▸ BRIEF: Once the line containing "thumb mcp: (525, 285)" is found in the data below, repeat it and every later line exactly, leaving the pictures out.

▸ RECORDS FOR THIS TASK:
--------------------

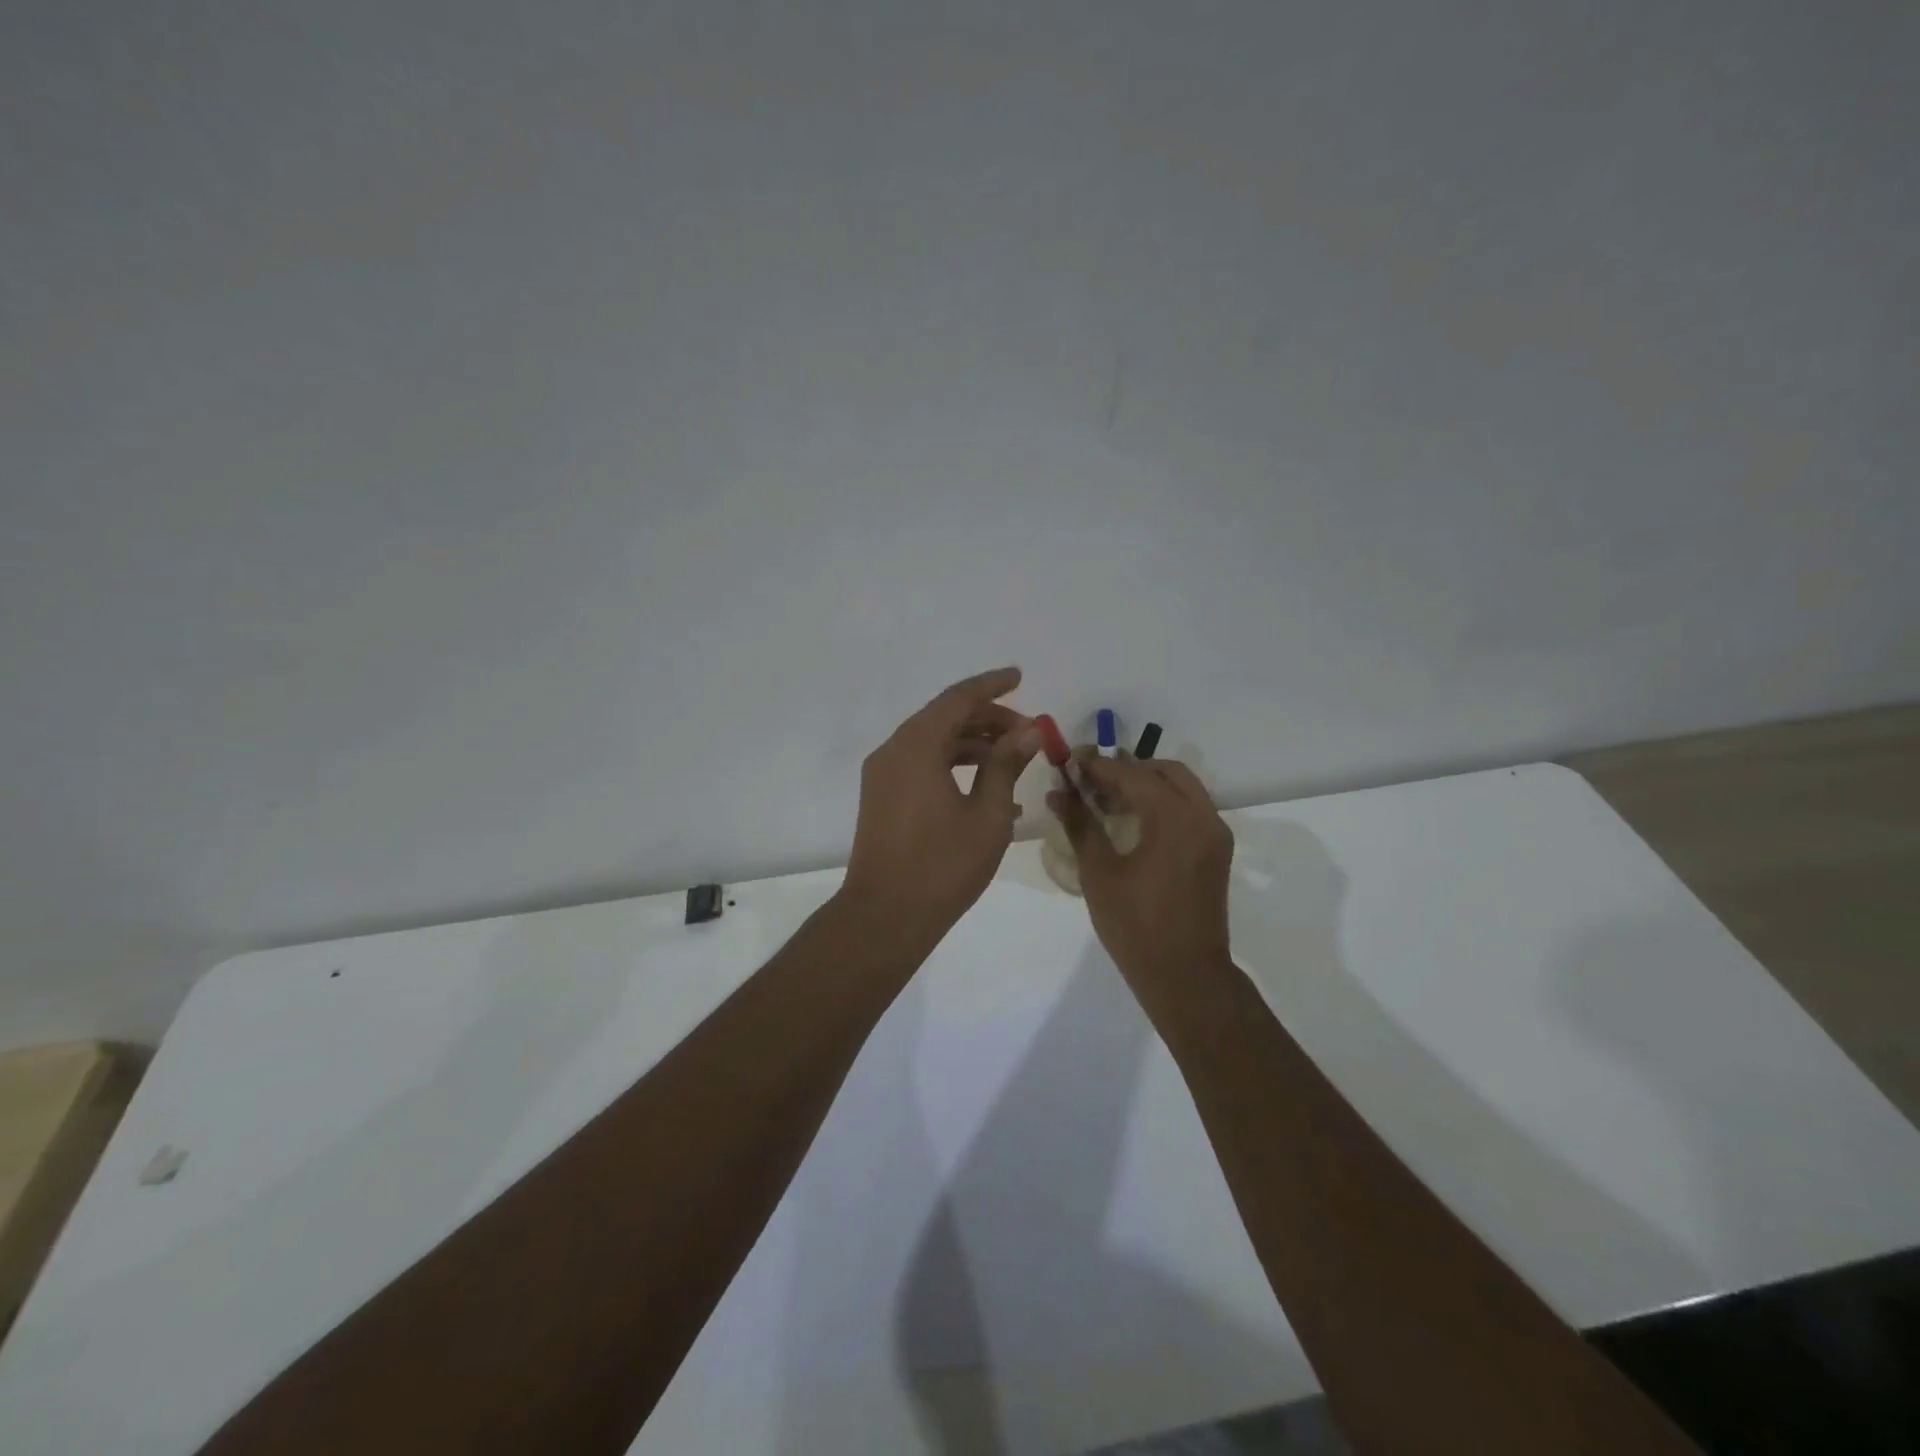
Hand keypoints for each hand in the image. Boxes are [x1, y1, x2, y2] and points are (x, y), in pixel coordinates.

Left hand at [841, 667, 1040, 946]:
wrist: (885, 917)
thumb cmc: (942, 865)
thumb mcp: (987, 814)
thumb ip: (1006, 765)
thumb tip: (1027, 730)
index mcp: (916, 746)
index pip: (958, 699)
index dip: (992, 685)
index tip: (1020, 676)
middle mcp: (893, 751)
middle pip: (944, 719)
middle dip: (988, 719)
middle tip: (1028, 732)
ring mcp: (883, 776)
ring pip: (933, 743)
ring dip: (974, 746)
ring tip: (1015, 762)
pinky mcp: (881, 798)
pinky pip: (922, 767)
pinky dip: (954, 768)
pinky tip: (989, 792)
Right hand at [1050, 754, 1234, 994]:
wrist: (1185, 976)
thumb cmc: (1136, 926)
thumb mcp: (1099, 873)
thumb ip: (1080, 826)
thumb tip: (1057, 793)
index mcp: (1176, 819)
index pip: (1133, 775)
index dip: (1099, 766)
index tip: (1071, 762)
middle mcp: (1203, 817)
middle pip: (1165, 772)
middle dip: (1127, 769)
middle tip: (1091, 779)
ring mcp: (1215, 834)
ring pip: (1182, 788)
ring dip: (1147, 784)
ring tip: (1107, 798)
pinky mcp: (1216, 851)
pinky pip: (1190, 809)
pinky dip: (1163, 803)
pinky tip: (1132, 820)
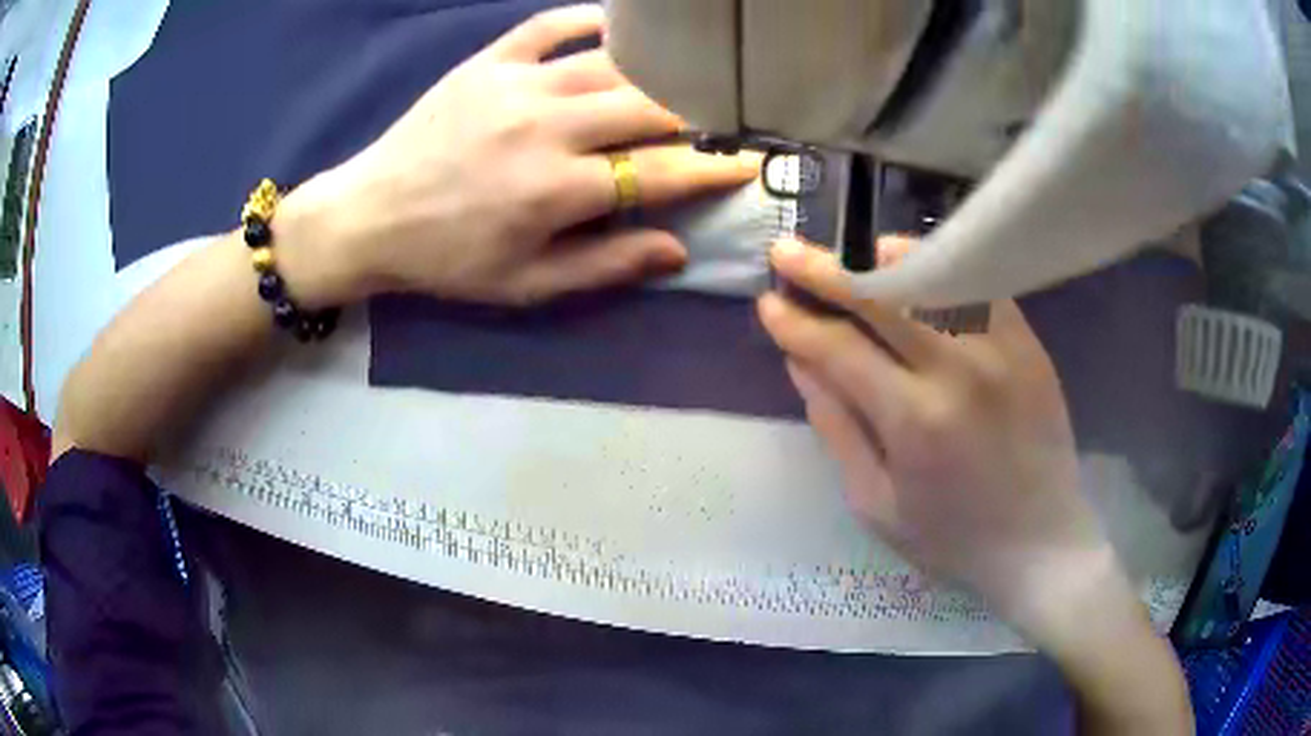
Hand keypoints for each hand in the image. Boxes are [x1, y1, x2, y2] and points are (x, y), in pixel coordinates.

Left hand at [278, 5, 757, 308]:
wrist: (370, 217)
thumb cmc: (448, 260)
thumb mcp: (525, 285)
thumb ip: (604, 266)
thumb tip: (677, 250)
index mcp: (558, 191)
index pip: (661, 173)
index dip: (712, 169)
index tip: (747, 164)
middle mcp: (547, 127)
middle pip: (648, 107)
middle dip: (693, 116)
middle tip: (716, 122)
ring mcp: (516, 85)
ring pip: (612, 65)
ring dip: (656, 75)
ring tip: (680, 82)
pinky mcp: (488, 63)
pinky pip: (550, 25)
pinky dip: (591, 20)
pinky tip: (619, 28)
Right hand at [759, 237, 1113, 633]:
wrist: (1039, 543)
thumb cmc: (951, 538)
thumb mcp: (875, 503)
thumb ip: (836, 426)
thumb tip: (801, 360)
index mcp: (915, 421)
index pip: (839, 348)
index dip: (795, 322)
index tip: (767, 303)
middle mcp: (960, 369)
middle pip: (881, 293)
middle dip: (823, 269)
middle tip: (787, 252)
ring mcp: (1001, 348)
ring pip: (932, 272)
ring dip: (880, 259)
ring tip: (852, 261)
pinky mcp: (1028, 342)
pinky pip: (976, 284)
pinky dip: (938, 269)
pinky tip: (914, 274)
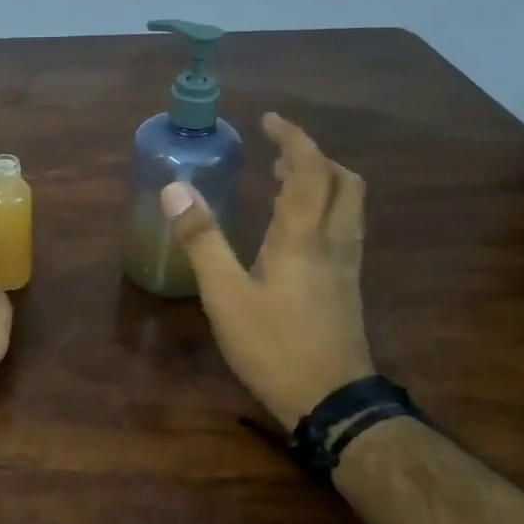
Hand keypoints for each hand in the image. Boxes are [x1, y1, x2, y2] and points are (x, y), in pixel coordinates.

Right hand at [161, 112, 374, 430]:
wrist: (333, 404)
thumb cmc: (274, 346)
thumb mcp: (226, 295)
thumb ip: (202, 240)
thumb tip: (175, 189)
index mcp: (304, 237)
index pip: (310, 170)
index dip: (293, 139)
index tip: (269, 120)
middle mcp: (334, 243)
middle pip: (343, 183)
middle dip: (314, 158)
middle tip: (277, 154)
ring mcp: (346, 267)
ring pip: (348, 207)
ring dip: (321, 183)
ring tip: (282, 182)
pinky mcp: (346, 289)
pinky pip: (342, 230)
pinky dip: (322, 211)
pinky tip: (294, 232)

--------------------

▸ SOLUTION TO THIS EXERCISE:
thumb mcp: (525, 285)
thumb ip: (604, 266)
thumb tip: (677, 250)
index mcp: (558, 191)
index pip: (661, 173)
index dip: (712, 169)
index tip: (747, 164)
middle mcp: (547, 127)
middle pip: (648, 107)
middle dip: (693, 116)
middle tip: (716, 122)
ring mcp: (516, 85)
ring pip: (612, 65)
ring dip: (656, 75)
ring tip: (680, 82)
pinky mcp: (488, 63)
pinky pip: (550, 25)
pinky dip: (591, 20)
pinky tip: (619, 28)
Right hand at [759, 237, 1113, 633]:
wrist: (1039, 543)
thumb cmc: (951, 538)
thumb mcp: (875, 503)
thumb ip: (836, 426)
thumb tip: (801, 360)
index mcp: (915, 421)
index pip: (839, 348)
index dip: (795, 322)
index tip: (767, 303)
middle mcp: (960, 369)
middle pip: (881, 293)
middle dip: (823, 269)
middle tip: (787, 252)
ring mcp: (1001, 348)
ring pip: (932, 272)
ring dip: (880, 259)
ring tip: (852, 261)
pinky mcp: (1028, 342)
pinky pip: (976, 284)
pinky dip: (938, 269)
pinky tip: (914, 274)
Hand keypoints for each hand in the image. Boxes are [x1, y1, x2, y2] and points are (x, y), in pixel coordinates.

Right hand at [161, 112, 374, 430]:
wrist: (333, 404)
thumb cmc: (274, 346)
thumb mcp: (226, 295)
thumb ip: (202, 240)
thumb tip: (175, 189)
index mcp: (304, 237)
index pip: (310, 170)
index dip: (293, 139)
index tip: (269, 120)
middle mcp: (334, 243)
middle pip: (343, 183)
middle dip: (314, 158)
middle tip: (277, 154)
ring mcp: (346, 267)
ring pip: (348, 207)
ring dip: (321, 183)
ring tip: (282, 182)
pinky mcp: (346, 289)
pinky pip: (342, 230)
pinky dip: (322, 211)
pinky tip: (294, 232)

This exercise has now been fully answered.